À ces diverses sortes de venaison, les eaux du lac et de la petite rivière ajoutaient encore leur contingent. Personne ne s’entendait mieux à pêcher que le calme et paisible sergent Long. Soit qu’il laissât le poisson mordre à son hameçon amorcé, soit qu’il cinglât les eaux avec sa ligne armée d’hameçons vides, personne ne pouvait rivaliser avec lui d’habileté et de patience, — si ce n’était la fidèle Madge, la compagne de Mrs. Paulina Barnett. Pendant des heures entières, ces deux disciples du célèbre Isaac Walton[1] restaient assis l’un près de l’autre, la ligne à la main, guettant leur proie, ne prononçant pas une parole ; mais, grâce à eux, la « marée ne manqua jamais », et le lagon ou la rivière leur livraient journellement de magnifiques échantillons de la famille des salmonées.

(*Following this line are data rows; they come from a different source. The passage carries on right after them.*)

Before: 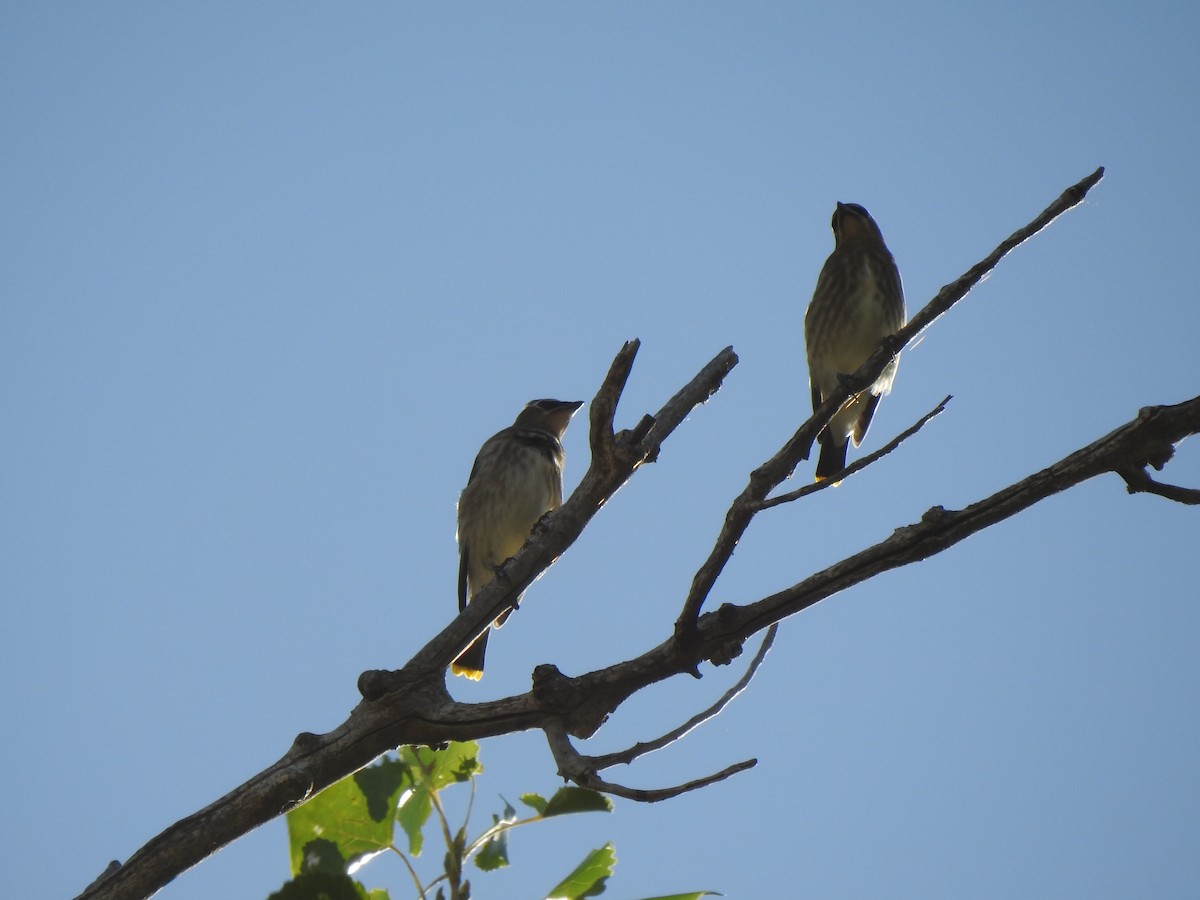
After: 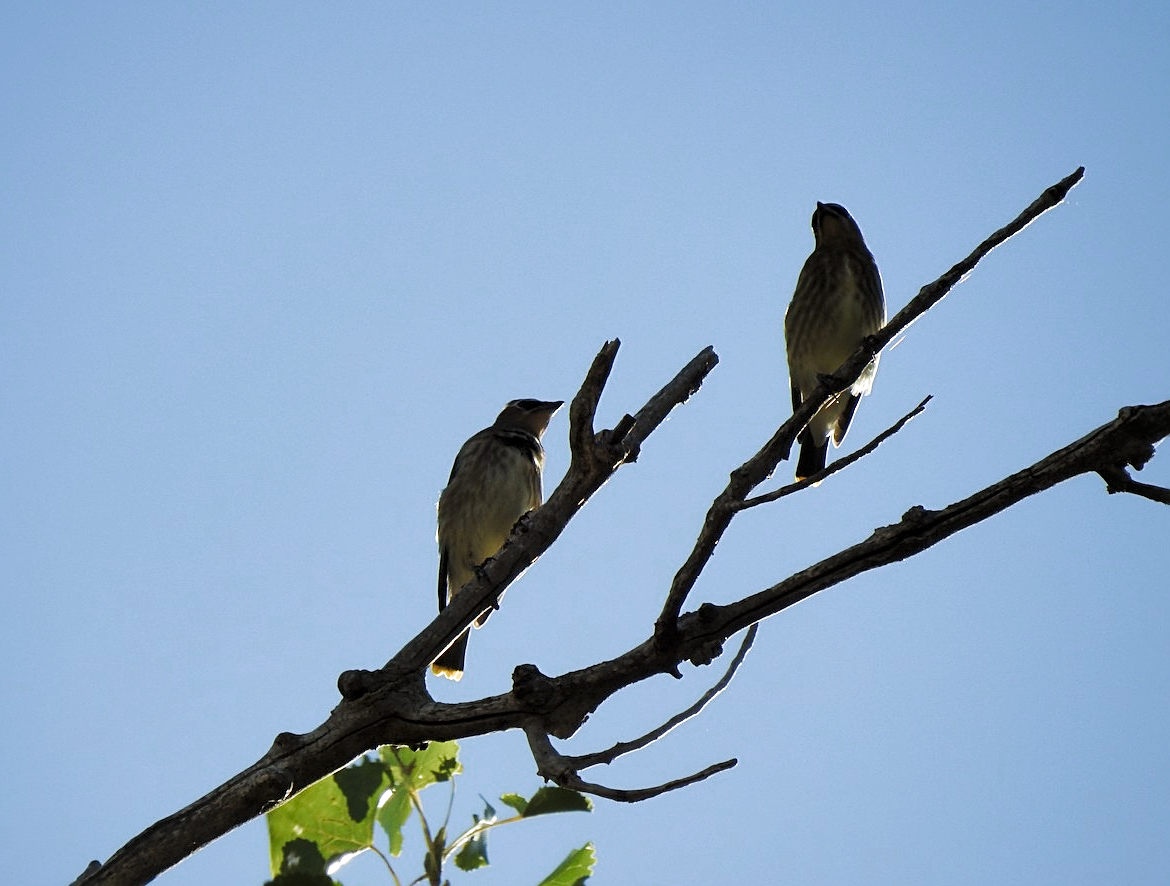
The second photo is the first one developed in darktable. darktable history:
tone curve: curves: ch0 [(0, 0) (0.037, 0.011) (0.131, 0.108) (0.279, 0.279) (0.476, 0.554) (0.617, 0.693) (0.704, 0.77) (0.813, 0.852) (0.916, 0.924) (1, 0.993)]; ch1 [(0, 0) (0.318, 0.278) (0.444, 0.427) (0.493, 0.492) (0.508, 0.502) (0.534, 0.531) (0.562, 0.571) (0.626, 0.667) (0.746, 0.764) (1, 1)]; ch2 [(0, 0) (0.316, 0.292) (0.381, 0.37) (0.423, 0.448) (0.476, 0.492) (0.502, 0.498) (0.522, 0.518) (0.533, 0.532) (0.586, 0.631) (0.634, 0.663) (0.7, 0.7) (0.861, 0.808) (1, 0.951)], color space Lab, linked channels, preserve colors none
crop and rotate: left 1.703%, right 0.758%, bottom 1.543%
exposure: black level correction 0.001, compensate highlight preservation false
local contrast: mode bilateral grid, contrast 99, coarseness 100, detail 165%, midtone range 0.2
filmic rgb: black relative exposure -9.62 EV, white relative exposure 3.04 EV, hardness 6.15, color science v4 (2020)
velvia: on, module defaults
sharpen: on, module defaults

Pendant ces excursions qui se poursuivirent presque quotidiennement jusqu’à la fin du mois d’août, les chasseurs eurent souvent affaire à des animaux fort dangereux. Jasper Hobson constata, non sans une certaine appréhension, que les ours étaient nombreux sur cette partie du territoire. Il était rare, en effet, qu’un jour se passât sans qu’un couple de ces formidables carnassiers ne fût signalé. Bien des coups de fusil furent adressés à ces terribles visiteurs. Tantôt, c’était une bande de ces ours bruns qui sont fort communs sur toute la région de la Terre-Maudite, tantôt, une de ces familles d’ours polaires d’une taille gigantesque, que les premiers froids amèneraient sans doute en plus grand nombre aux environs du cap Bathurst. Et, en effet, dans les récits d’hivernage, on peut observer que les explorateurs ou les baleiniers sont plusieurs fois par jour exposés à la rencontre de ces carnassiers.

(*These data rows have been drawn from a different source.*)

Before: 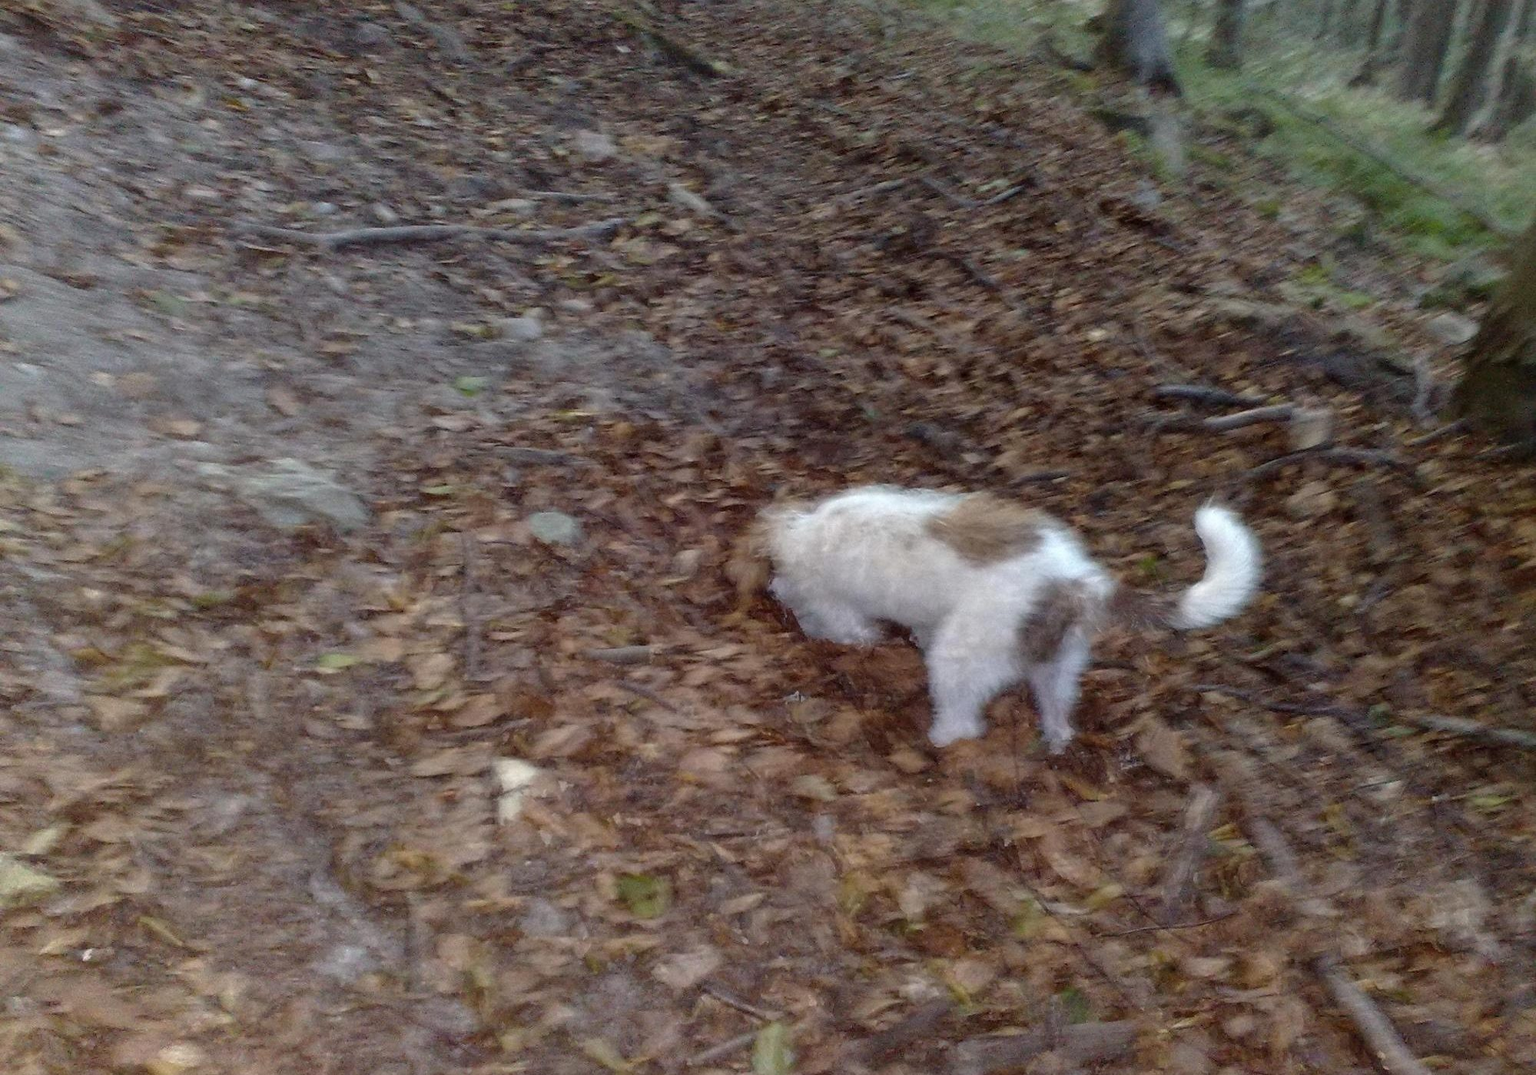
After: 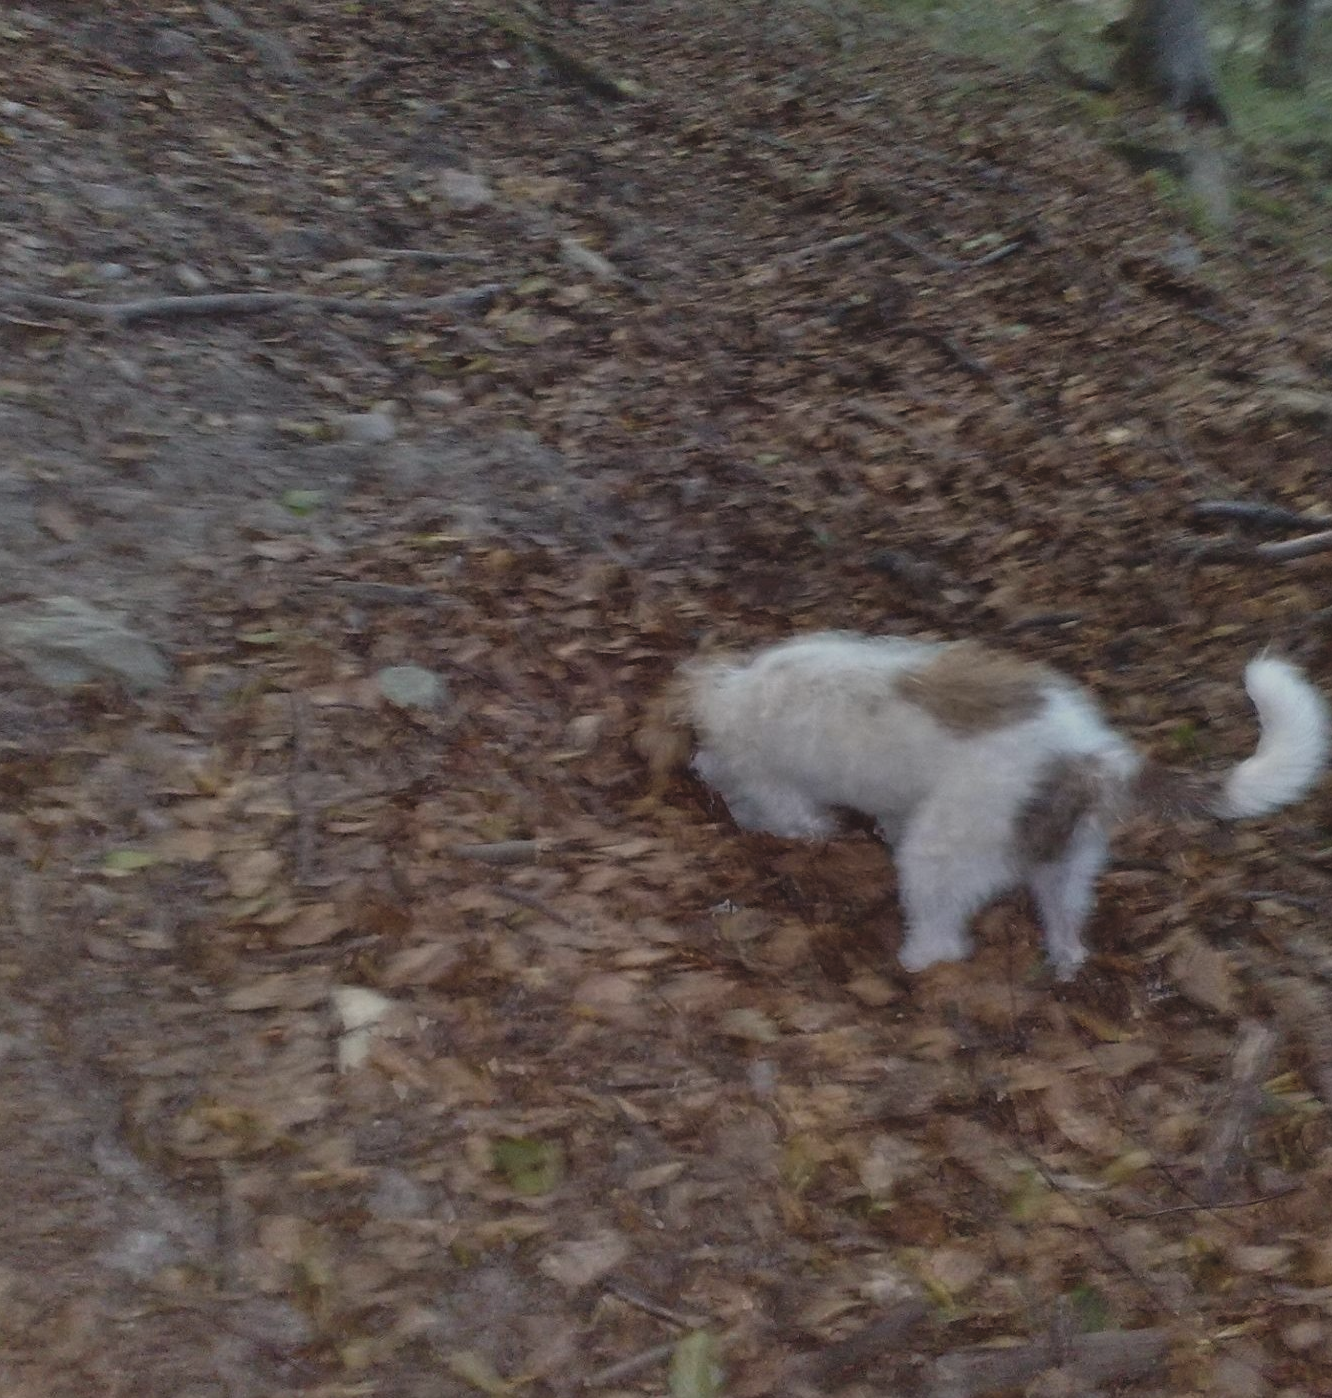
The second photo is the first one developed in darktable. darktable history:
crop and rotate: left 15.546%, right 17.787%
shadows and highlights: low approximation 0.01, soften with gaussian
exposure: black level correction -0.016, exposure -1.018 EV, compensate highlight preservation false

Marbre et Sabine aperçurent aussi, à plusieurs reprises, des bandes de loups qui, à l’approche des chasseurs, détalaient comme une vague mouvante. On les entendait « aboyer », surtout quand ils étaient lancés sur les talons d’un renne ou d’un wapiti. C’étaient de grands loups gris, hauts de trois pieds, à longue queue, dont la fourrure devait blanchir aux approches de l’hiver. Ce territoire, très peuplé, leur offrait une nourriture facile, et ils y abondaient. Il n’était pas rare de rencontrer, en de certains endroits boisés, des trous à plusieurs entrées, dans lesquels ces animaux se terraient à la façon des renards. À cette époque, bien repus, ils fuyaient les chasseurs du plus loin qu’ils les apercevaient, avec cette couardise qui distingue leur race. Mais, aux heures de la faim, ces animaux pouvaient devenir terribles par leur nombre, et, puisque leurs terriers étaient là, c’est qu’ils ne quittaient point la contrée, même pendant la saison d’hiver.
Un jour, les chasseurs rapportèrent au fort Espérance un animal assez
- ↑ Auteur d’un traité de la pêche à la ligne.